- _Extracted page text data_:
□ □ □

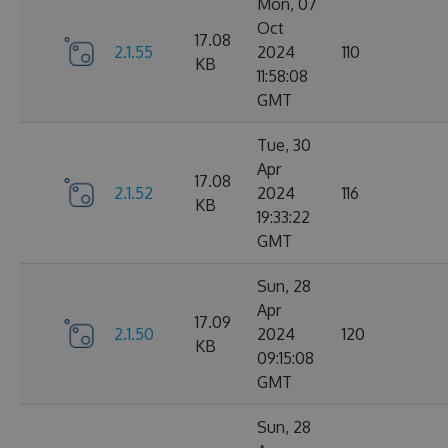
Mon, 07
Oct
17.08
2.1.55
2024
110
KB
11:58:08
GMT
Tue, 30
Apr
17.08
2.1.52
2024
116
KB
19:33:22
GMT
Sun, 28
Apr
17.09
2.1.50
2024
120
KB
09:15:08
GMT
Sun, 28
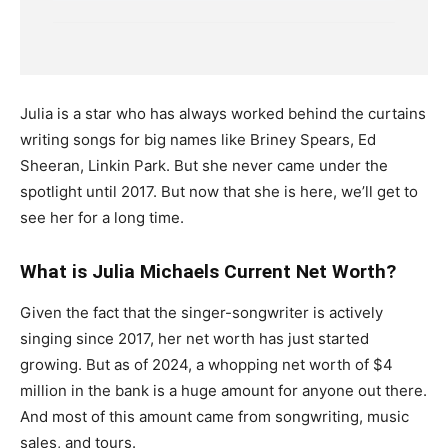
Julia is a star who has always worked behind the curtains
writing songs for big names like Briney Spears, Ed
Sheeran, Linkin Park. But she never came under the
spotlight until 2017. But now that she is here, we’ll get to
see her for a long time.
What is Julia Michaels Current Net Worth?
Given the fact that the singer-songwriter is actively
singing since 2017, her net worth has just started
growing. But as of 2024, a whopping net worth of $4
million in the bank is a huge amount for anyone out there.
And most of this amount came from songwriting, music
sales, and tours.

□ □ □

- _Task statement_: For this exercise, please reproduce the records above exactly and drop the images.

- _Reply to the task_:
Mon, 07
Oct
17.08
2.1.55
2024
110
KB
11:58:08
GMT
Tue, 30
Apr
17.08
2.1.52
2024
116
KB
19:33:22
GMT
Sun, 28
Apr
17.09
2.1.50
2024
120
KB
09:15:08
GMT
Sun, 28
Julia is a star who has always worked behind the curtains
writing songs for big names like Briney Spears, Ed
Sheeran, Linkin Park. But she never came under the
spotlight until 2017. But now that she is here, we’ll get to
see her for a long time.
What is Julia Michaels Current Net Worth?
Given the fact that the singer-songwriter is actively
singing since 2017, her net worth has just started
growing. But as of 2024, a whopping net worth of $4
million in the bank is a huge amount for anyone out there.
And most of this amount came from songwriting, music
sales, and tours.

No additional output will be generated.